The researchers used two detection channels (visible and NIR) to perform real-time imaging of the very weak NIR phosphorescence of singlet oxygen and photosensitizer simultaneously with visible fluorescence of the photosensitizer. Their experimental setup enables acquisition of spectral images based on singlet oxygen and photosensitizer luminescence from individual cells, where one dimension of the image is spatial and the other is spectral, covering a spectral range from 500 to 1700 nm.

The experimental setup includes a 2D InGaAs camera coupled to an imaging spectrograph
The experimental setup includes a 2D InGaAs camera coupled to an imaging spectrograph. (Image courtesy of Princeton Instruments)

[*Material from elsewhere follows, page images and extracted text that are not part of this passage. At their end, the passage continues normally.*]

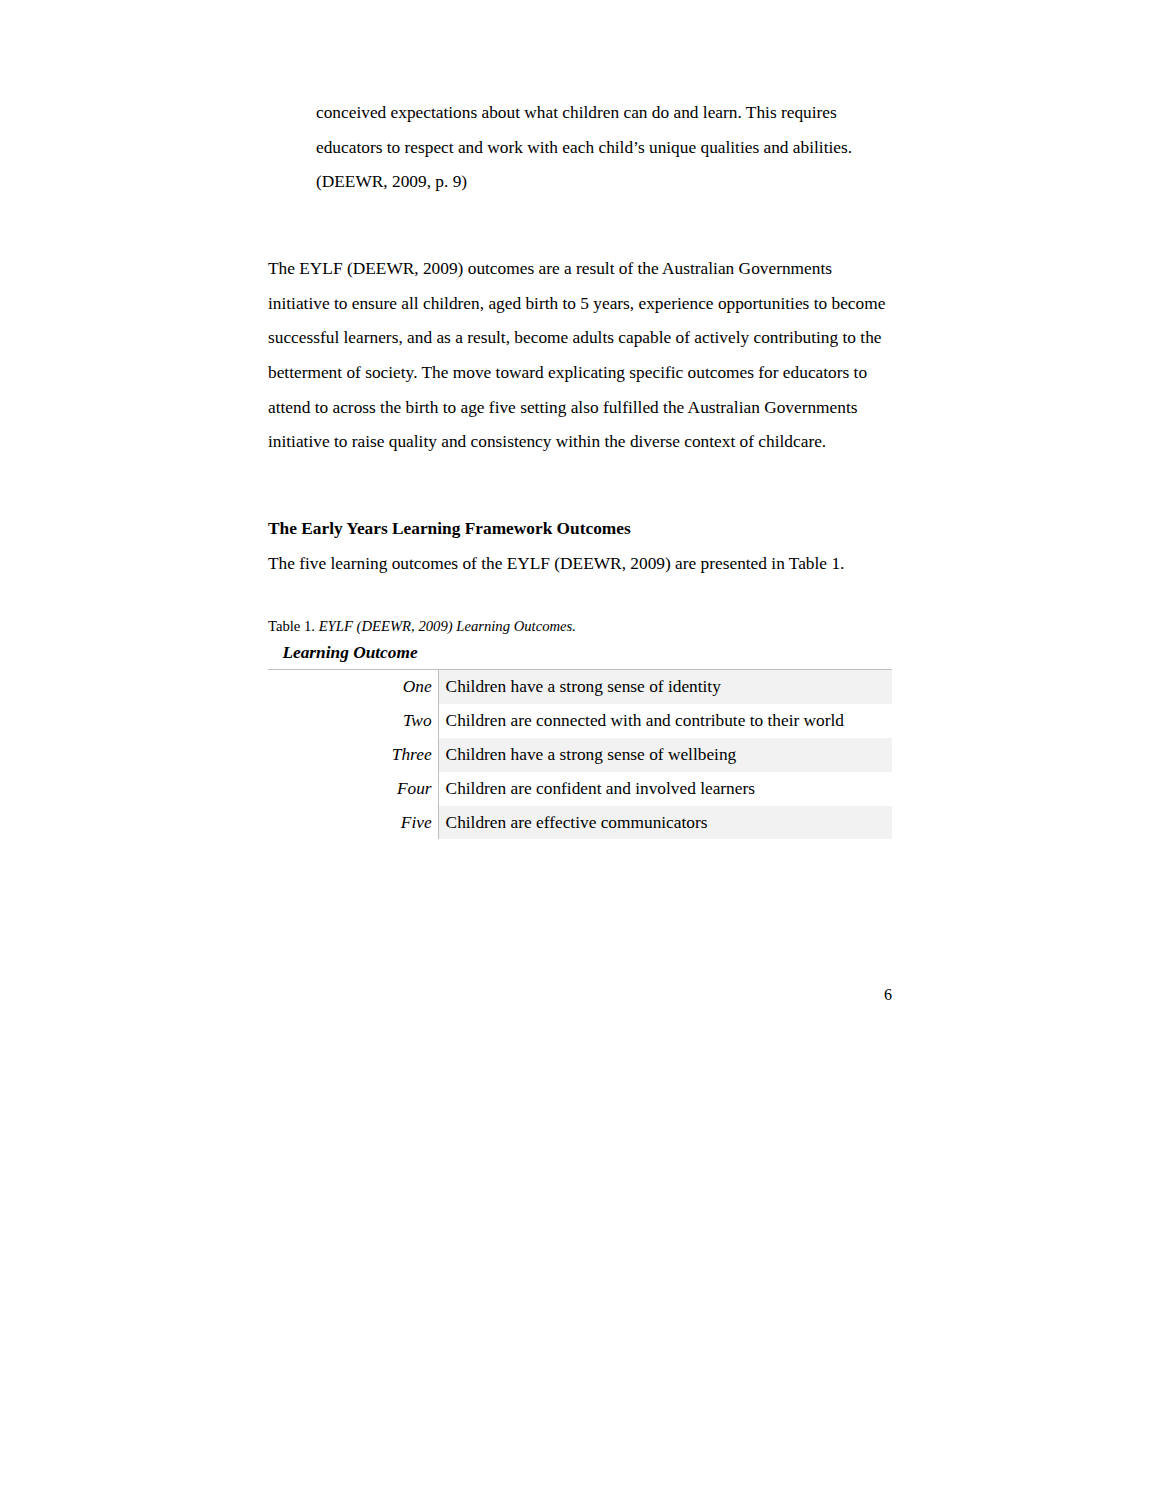conceived expectations about what children can do and learn. This requires educators to respect and work with each child’s unique qualities and abilities. (DEEWR, 2009, p. 9)
The EYLF (DEEWR, 2009) outcomes are a result of the Australian Governments initiative to ensure all children, aged birth to 5 years, experience opportunities to become successful learners, and as a result, become adults capable of actively contributing to the betterment of society. The move toward explicating specific outcomes for educators to attend to across the birth to age five setting also fulfilled the Australian Governments initiative to raise quality and consistency within the diverse context of childcare.
The Early Years Learning Framework Outcomes
The five learning outcomes of the EYLF (DEEWR, 2009) are presented in Table 1.
Table 1. EYLF (DEEWR, 2009) Learning Outcomes.
Learning Outcome
| One | Children have a strong sense of identity |
| Two | Children are connected with and contribute to their world |
| Three | Children have a strong sense of wellbeing |
| Four | Children are confident and involved learners |
| Five | Children are effective communicators |
6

To achieve these results, a 2D InGaAs camera was coupled to an imaging spectrograph. The 2D detection array in the camera led to a dramatic reduction of acquisition times and helped to avoid some of the problems caused by photobleaching. A back-illuminated, silicon CCD camera was used to detect visible light in the setup.

The researchers indicate that the introduction of spectral images for such studies addresses the issue of a potential spectral overlap of singlet oxygen phosphorescence with NIR-extended luminescence of the photosensitizer and provides a powerful tool for distinguishing and separating them, which can be applied to any photosensitizer manifesting NIR luminescence.